REQUIREMENT:
Please return only the lines from the one holding "products! The new product" through the one holding "pleased to announce", exactly as they appear in the records below, both ends included.

[Stored data entries]
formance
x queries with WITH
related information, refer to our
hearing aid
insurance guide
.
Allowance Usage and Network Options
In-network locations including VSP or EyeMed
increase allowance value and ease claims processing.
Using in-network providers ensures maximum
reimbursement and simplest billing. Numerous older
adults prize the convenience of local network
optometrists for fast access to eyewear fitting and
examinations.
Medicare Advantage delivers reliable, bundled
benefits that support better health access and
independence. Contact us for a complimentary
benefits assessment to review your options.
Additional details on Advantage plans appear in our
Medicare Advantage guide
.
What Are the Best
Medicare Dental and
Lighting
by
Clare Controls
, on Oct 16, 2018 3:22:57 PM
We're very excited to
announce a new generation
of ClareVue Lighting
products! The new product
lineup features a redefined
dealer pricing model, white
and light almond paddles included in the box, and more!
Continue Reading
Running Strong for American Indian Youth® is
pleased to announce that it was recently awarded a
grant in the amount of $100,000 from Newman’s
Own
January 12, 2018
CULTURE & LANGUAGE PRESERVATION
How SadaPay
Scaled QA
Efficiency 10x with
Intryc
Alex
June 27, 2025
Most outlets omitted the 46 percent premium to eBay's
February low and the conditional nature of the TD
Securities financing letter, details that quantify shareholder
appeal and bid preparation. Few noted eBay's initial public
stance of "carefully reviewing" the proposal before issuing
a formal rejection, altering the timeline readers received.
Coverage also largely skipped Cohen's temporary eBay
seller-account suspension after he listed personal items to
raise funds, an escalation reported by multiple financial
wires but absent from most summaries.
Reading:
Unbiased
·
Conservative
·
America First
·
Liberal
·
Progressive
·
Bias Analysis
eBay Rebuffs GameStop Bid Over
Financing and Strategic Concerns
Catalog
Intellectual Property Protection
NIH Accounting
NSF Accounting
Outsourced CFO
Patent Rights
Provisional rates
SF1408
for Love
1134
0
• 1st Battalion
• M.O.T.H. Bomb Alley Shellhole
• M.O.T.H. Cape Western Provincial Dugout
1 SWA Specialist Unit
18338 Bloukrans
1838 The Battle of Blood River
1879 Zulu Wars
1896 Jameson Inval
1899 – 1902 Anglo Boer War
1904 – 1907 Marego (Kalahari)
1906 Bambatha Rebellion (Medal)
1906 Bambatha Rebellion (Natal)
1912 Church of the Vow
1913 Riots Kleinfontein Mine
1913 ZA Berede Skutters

OUTPUT OF THE EXERCISE:
products! The new product
lineup features a redefined
dealer pricing model, white
and light almond paddles included in the box, and more!
Continue Reading
Running Strong for American Indian Youth® is
pleased to announce that it was recently awarded a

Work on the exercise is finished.